当前，纳米技术的快速发展为开发新型水处理材料带来了希望。研究如何既利用好纳米材料的优异性能，又避免使用单纯纳米材料的不足，是材料学领域的重要研究方向。本项目提出了制备界面强化的银@石墨烯/几丁质多孔宏观纳米组装体用于水杀菌消毒的新思路。拟利用高速机械剪切机宏量剥离获取几丁质纳米纤维和石墨烯，通过对几丁质和石墨烯分别修饰功能基团，利用“click”反应形成共价键，增强界面作用。并且，通过对石墨烯修饰纳米银实现水体的杀菌消毒。通过取向冷冻技术既可获得长程有序、大小可调的孔道，便于水的流通；又使材料孔壁呈现仿贝壳的“砖-泥”微结构，显著提高材料的机械性能。拟以水处理功能为导向，通过调控材料结构，优化机械和杀菌消毒性能，有望减少水的消毒中使用传统手段和单纯使用纳米材料带来的弊端。

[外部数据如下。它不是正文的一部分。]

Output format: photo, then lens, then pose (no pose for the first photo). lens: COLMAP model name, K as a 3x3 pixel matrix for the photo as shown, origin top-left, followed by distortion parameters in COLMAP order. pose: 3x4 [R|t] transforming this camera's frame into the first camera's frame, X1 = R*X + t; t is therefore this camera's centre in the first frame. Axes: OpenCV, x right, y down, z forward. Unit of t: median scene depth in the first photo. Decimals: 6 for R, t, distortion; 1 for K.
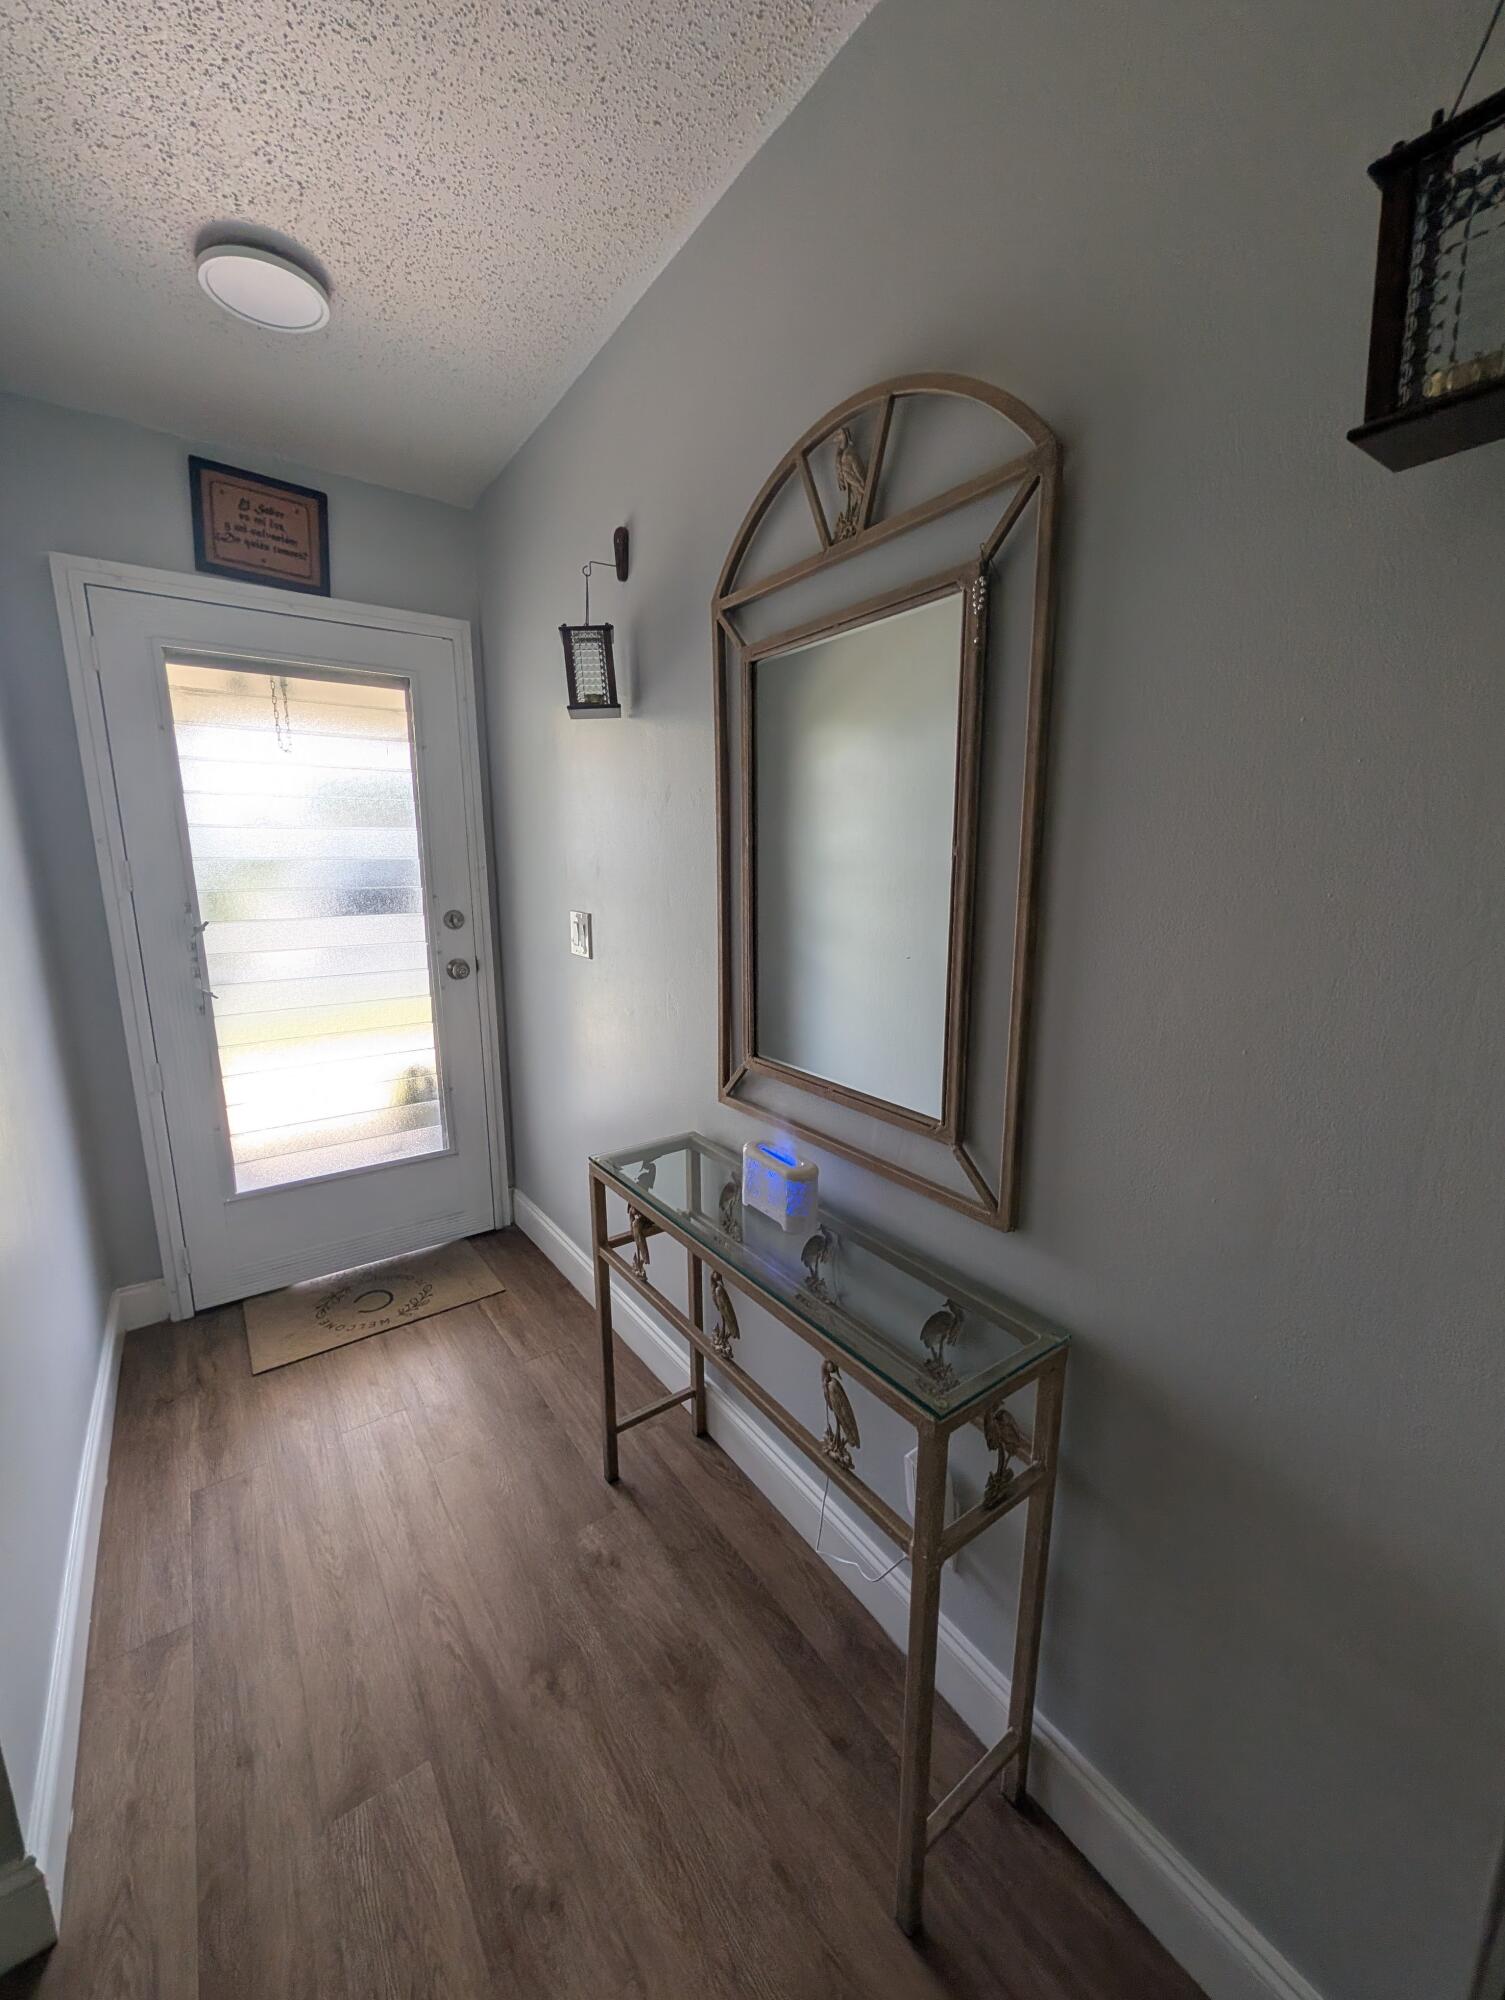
lens RADIAL K [[771.4, 0, 745.1], [0, 771.4, 991.9], [0, 0, 1]] dist [0.000633, 0.000267]
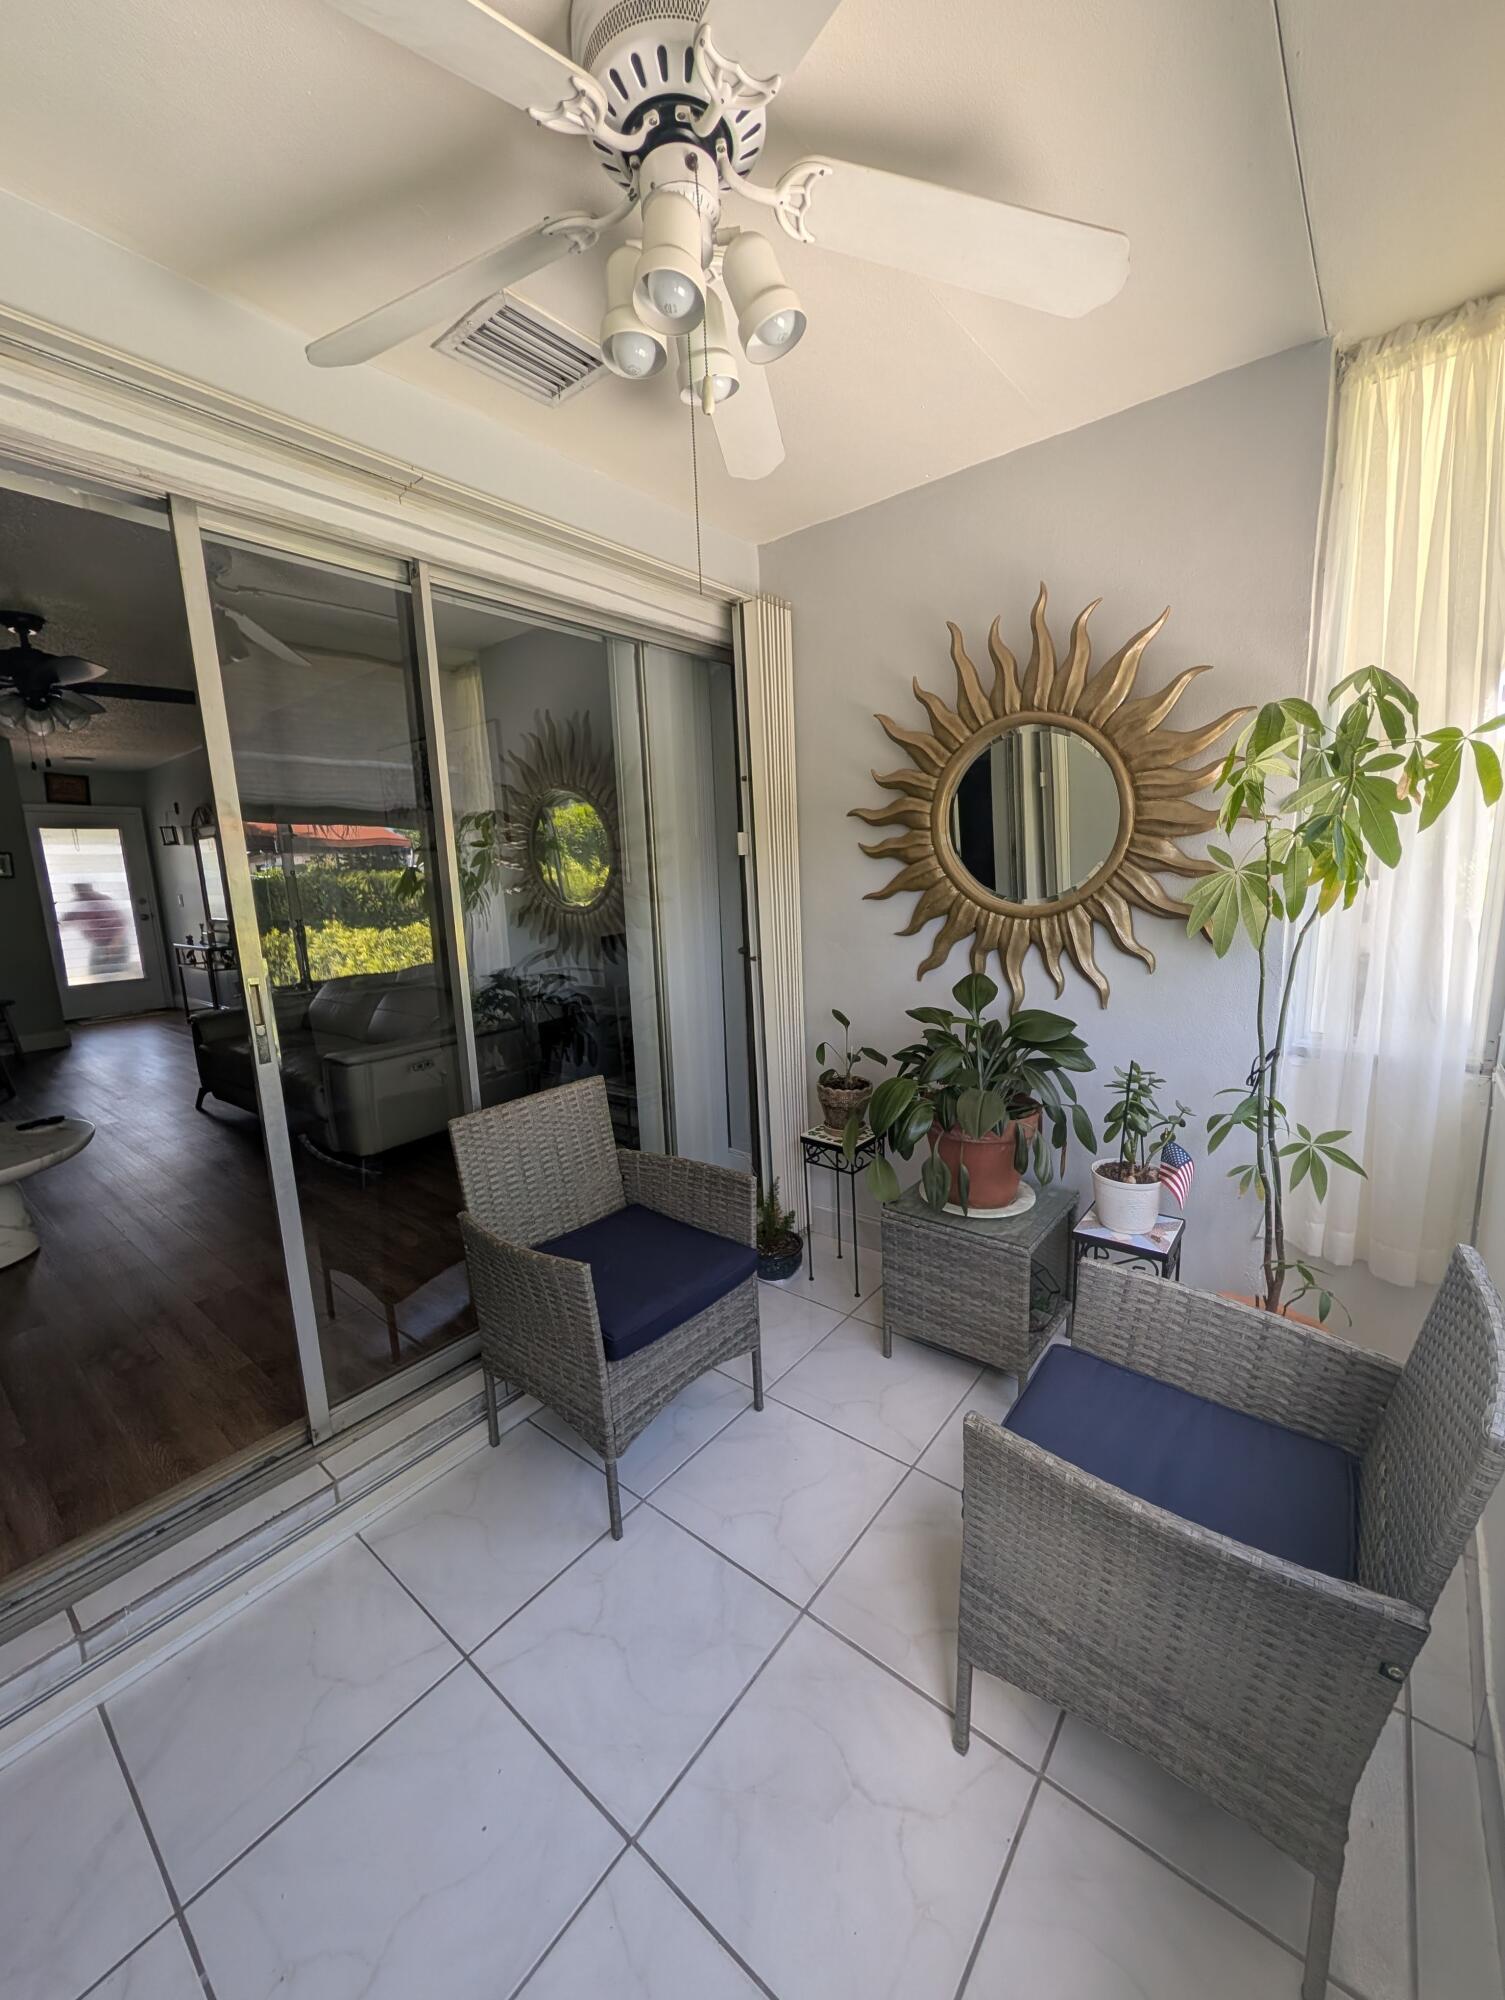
lens RADIAL K [[775.1, 0, 747.8], [0, 775.1, 999.1], [0, 0, 1]] dist [0.002006, 0.000257]
pose [[0.964281, -0.075104, 0.254010, 1.324677], [0.079600, 0.996799, -0.007454, 0.596259], [-0.252637, 0.027407, 0.967173, -3.026139]]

纳米技术的快速发展为开发新型水处理材料带来了希望。为既利用好纳米材料的优异性能，又避免使用单纯纳米材料的不足，本项目积极探索基于天然高分子聚合物的仿生取向多孔支架和薄膜的组装制备和功能化，发展了一种宏观多孔模板和界面调控银基纳米线在蚕丝蛋白取向多孔支架上原位生长的方法，为利用蚕丝蛋白仿生支架调控多种纳米材料的原位合成和组装，以及构建蚕丝蛋白-纳米材料的功能性复合仿生支架提供新思路。所获得的仿生取向多孔支架不仅可用于高效水杀菌消毒，还具有良好的光吸收致热性能，可加速太阳能水蒸发获取洁净水。进一步设计制备了抗生物污损的取向多孔支架用于长效太阳能水蒸发和水处理。同时，设计构建了仿贝壳砖泥微结构的载银石墨烯-海藻酸钠薄膜和仿生几丁质纳米纤维取向多孔支架，验证了仿生微结构和天然大分子纳米纤维可用于力学性能强化。进一步，研究设计了磁响应可注射水凝胶和酶响应性的银纳米粒子组装体，为进一步优化增强纳米材料的仿生宏观组装体功能提供了思路。